Port Chalmers Volunteer Fire Brigade Chief Fire Officer Stephen Hill says the brigade attends more medical callouts than fires. Photo by Samantha McPherson
Volunteer fire brigades are attending more medical callouts than fires and the trend is likely to continue. Some city firefighters say they are ''more than happy'' to do it but the change has prompted calls for fire service funding to change. Samantha McPherson reports.

The number of medical callouts attended by Dunedin volunteer fire crews has prompted calls for the fire insurance levy to switch to a ''predictable funding base'' as everyone benefits from having a Fire Service but not everyone pays property and car insurance.

Port Chalmers Volunteer Fire Brigade attended 149 callouts last year, of which 98 were medical. Chief Fire Officer Stephen Hill believes the brigade is making a difference in the community by attending medical emergencies.

''That's what we are here for. We are more than happy to attend them.''

On the other side of the harbour, Portobello Volunteer Fire Brigade attended 59 callouts, of which 30 were medical. Chief Fire Officer Bruce Didham said the brigade was well resourced so ''we can provide that critical first response''.

''We have a 30 to 40-minute head start on St John. Attending medical callouts has increased over the years as the Fire Service has become more comfortable with being a medical responder.''

However, the Insurance Council of New Zealand is opposed to the fire insurance levy funding medical callouts.

Chief executive Tim Grafton said the levy, which provides the Fire Service with 95% of its funding (about $320 million) a year, should be paid by ''direct taxation or property taxes'' because ''most of the Fire Service's work has nothing to do with putting out fires but undertaking other emergency and non-emergency work''. New Zealand Professional Firefighters Union national secretary Derek Best said the existing

funding mechanism was ''inappropriate and open to abuse''.

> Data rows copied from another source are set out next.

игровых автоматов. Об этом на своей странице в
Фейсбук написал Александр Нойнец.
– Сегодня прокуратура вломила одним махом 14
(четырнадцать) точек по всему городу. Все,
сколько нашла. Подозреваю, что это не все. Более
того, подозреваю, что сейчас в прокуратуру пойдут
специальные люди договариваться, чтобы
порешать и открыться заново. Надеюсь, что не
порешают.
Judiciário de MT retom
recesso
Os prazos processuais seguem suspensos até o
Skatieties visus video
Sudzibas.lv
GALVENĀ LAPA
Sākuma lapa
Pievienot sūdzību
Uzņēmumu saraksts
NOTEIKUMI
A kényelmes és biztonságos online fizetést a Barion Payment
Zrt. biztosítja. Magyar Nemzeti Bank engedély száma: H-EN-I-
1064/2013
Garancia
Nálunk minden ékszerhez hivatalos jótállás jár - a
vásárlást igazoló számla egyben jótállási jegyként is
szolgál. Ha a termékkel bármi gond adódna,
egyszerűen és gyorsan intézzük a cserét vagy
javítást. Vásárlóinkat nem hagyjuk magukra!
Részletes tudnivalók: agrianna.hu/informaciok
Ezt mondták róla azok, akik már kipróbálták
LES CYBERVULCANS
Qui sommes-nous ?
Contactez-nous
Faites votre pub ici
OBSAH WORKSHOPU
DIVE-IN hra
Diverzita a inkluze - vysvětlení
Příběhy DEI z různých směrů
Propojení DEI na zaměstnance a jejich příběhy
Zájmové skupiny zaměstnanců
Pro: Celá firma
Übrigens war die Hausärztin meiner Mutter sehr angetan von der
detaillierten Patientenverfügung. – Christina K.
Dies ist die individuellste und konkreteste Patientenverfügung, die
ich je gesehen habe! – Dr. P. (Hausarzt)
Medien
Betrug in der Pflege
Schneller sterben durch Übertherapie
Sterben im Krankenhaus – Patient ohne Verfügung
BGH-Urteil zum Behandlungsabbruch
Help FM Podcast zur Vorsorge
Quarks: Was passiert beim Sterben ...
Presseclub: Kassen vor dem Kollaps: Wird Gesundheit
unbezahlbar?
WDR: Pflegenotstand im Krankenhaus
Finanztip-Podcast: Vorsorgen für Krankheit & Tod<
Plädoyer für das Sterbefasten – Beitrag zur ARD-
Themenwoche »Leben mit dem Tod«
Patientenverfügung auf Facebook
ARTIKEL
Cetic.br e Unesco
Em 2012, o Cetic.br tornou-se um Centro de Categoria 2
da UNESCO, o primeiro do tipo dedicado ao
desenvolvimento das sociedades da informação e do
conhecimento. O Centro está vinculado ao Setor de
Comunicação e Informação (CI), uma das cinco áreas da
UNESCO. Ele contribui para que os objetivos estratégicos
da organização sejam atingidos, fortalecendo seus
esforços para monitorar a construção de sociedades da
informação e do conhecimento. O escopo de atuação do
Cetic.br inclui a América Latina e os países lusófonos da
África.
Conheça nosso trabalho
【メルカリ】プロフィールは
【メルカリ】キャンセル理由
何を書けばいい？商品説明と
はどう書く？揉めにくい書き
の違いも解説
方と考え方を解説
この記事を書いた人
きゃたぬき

''There is no specific funding for response to non-fire emergencies.''

Even for fire, businesses and businesspeople under-insured property, did not insure it or adopted ''various minimisation schemes'', he said.

Mr Best said the firefighters' union was against total funding through tax but ''a property-based levy is a possibility''.

At present, all property owners who insure against fire pay a levy, up to a maximum of $76 (not including GST) a year.

If you own a motor vehicle under 3.5 tonnes, you pay $6.08 excluding GST if it is insured. Commercial property owners pay $76 per $100,000 of the insured value.